Despite public outrage, China's Xi maintains the COVID policy.
Key Takeaways:
- Rising public discontent and a fast deteriorating economic picture would generate anxiety and policy reassessment for many leaders.
- Reversing course would necessitate a jarring shift in messaging to a population that has been conditioned to fear the coronavirus.
For many leaders, rising public dissatisfaction and a rapidly deteriorating economic picture would cause concern and policy rethinking.
However, Chinese President Xi Jinping is doubling down on a trademark "dynamic zero" COVID-19 policy that has been increasingly tested by the more infectious Omicron version, who certainly would prefer calmer sailing in the run-up to a third term in office.
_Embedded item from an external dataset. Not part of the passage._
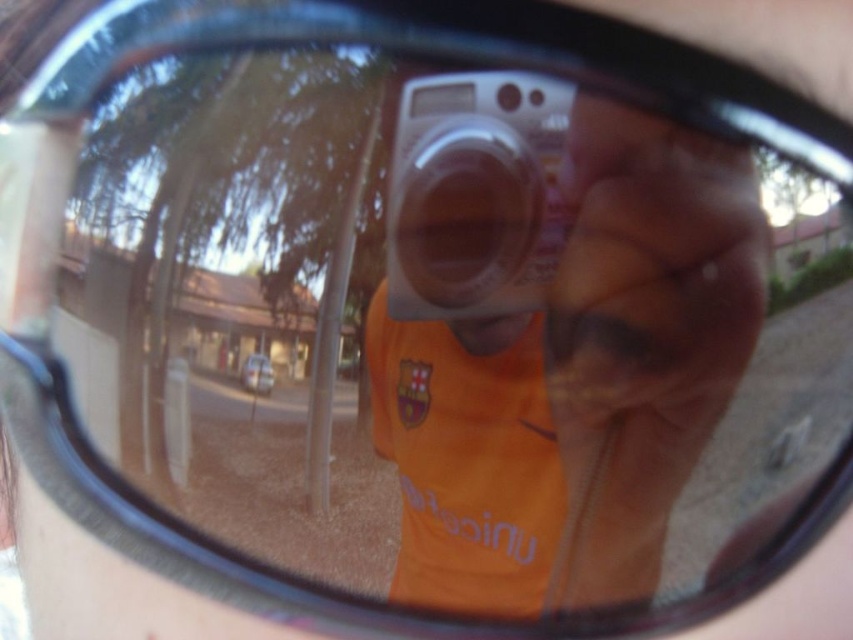
You are a photographer adjusting your camera settings. You notice two points in the reflection through your sunglasses lens at coordinates point (x=602, y=260) and point (x=463, y=260). Which point is nearer to your camera lens?

Point (x=602, y=260) is closer to the camera than point (x=463, y=260).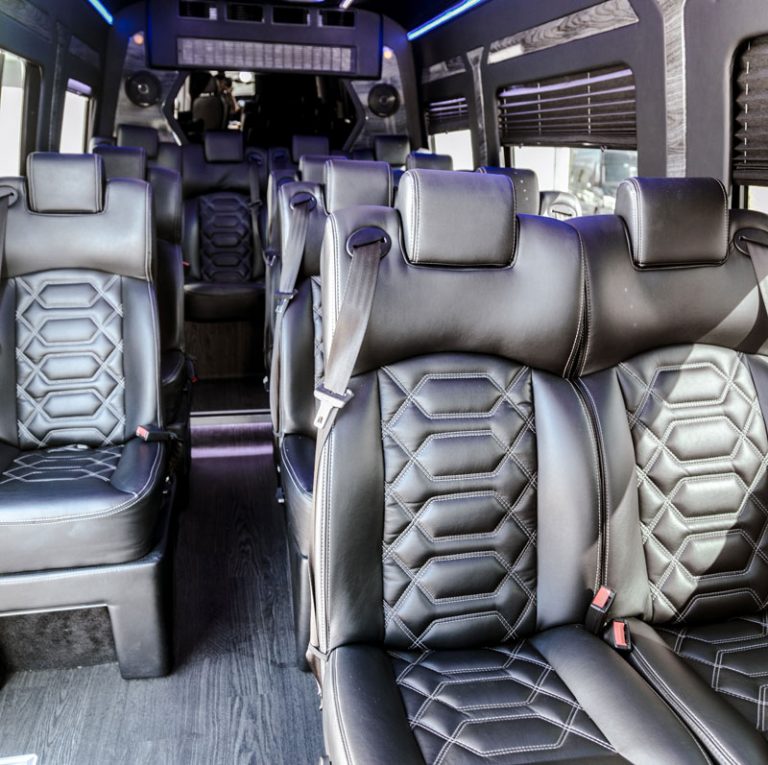
This screenshot has height=765, width=768. In order to click on headrests in this screenshot , I will do `click(462, 210)`, `click(690, 215)`, `click(71, 184)`, `click(133, 155)`, `click(143, 135)`, `click(226, 137)`, `click(310, 145)`, `click(369, 191)`, `click(429, 161)`, `click(388, 145)`.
Analysts say Xi's high-profile reiteration of the strategy, which came last week during a visit to the southern island of Hainan and followed days of state-media support for it, shows a political necessity not to change course and appear weak in a year when he wants to appear strong.
Given the lack of herd immunity and an unstable healthcare system in China, which had kept COVID at bay until recently after fumbling the outbreak when it first arose in late 2019 in Wuhan city, it also points to the lack of appealing alternatives beyond tweaks and modifications.
China has made much of the dangers of COVID and how it has destroyed populations in other countries. A reversing course would necessitate an unpleasant reversal of messaging to a public conditioned to fear the coronavirus.
"Persisting in China's responses to shocks, rather than importing Western responses, appears to be his approach," said Alicia Garcia-Herrero, Natixis' Asia Pacific chief economist.
"This includes policies like 'dynamic zero COVID' vs. the Western strategy of targeting herd immunity," she explained.
Xi's commitment to the program, despite massive public disapproval, underlines the stability of his position in the absence of internal resistance as he prepares to run for a record-breaking third term at the Communist Party's once-every-five-years plenum this September.
"Based on the number of people who spoke up and the intensity with which they expressed themselves, this has been the huge public exhibition of dissatisfaction since Xi took office in 2012," said Yang Chaohui, a political science instructor at Peking University.
"However, popular discontent is scattered and lacks the impetus to affect Xi," he said.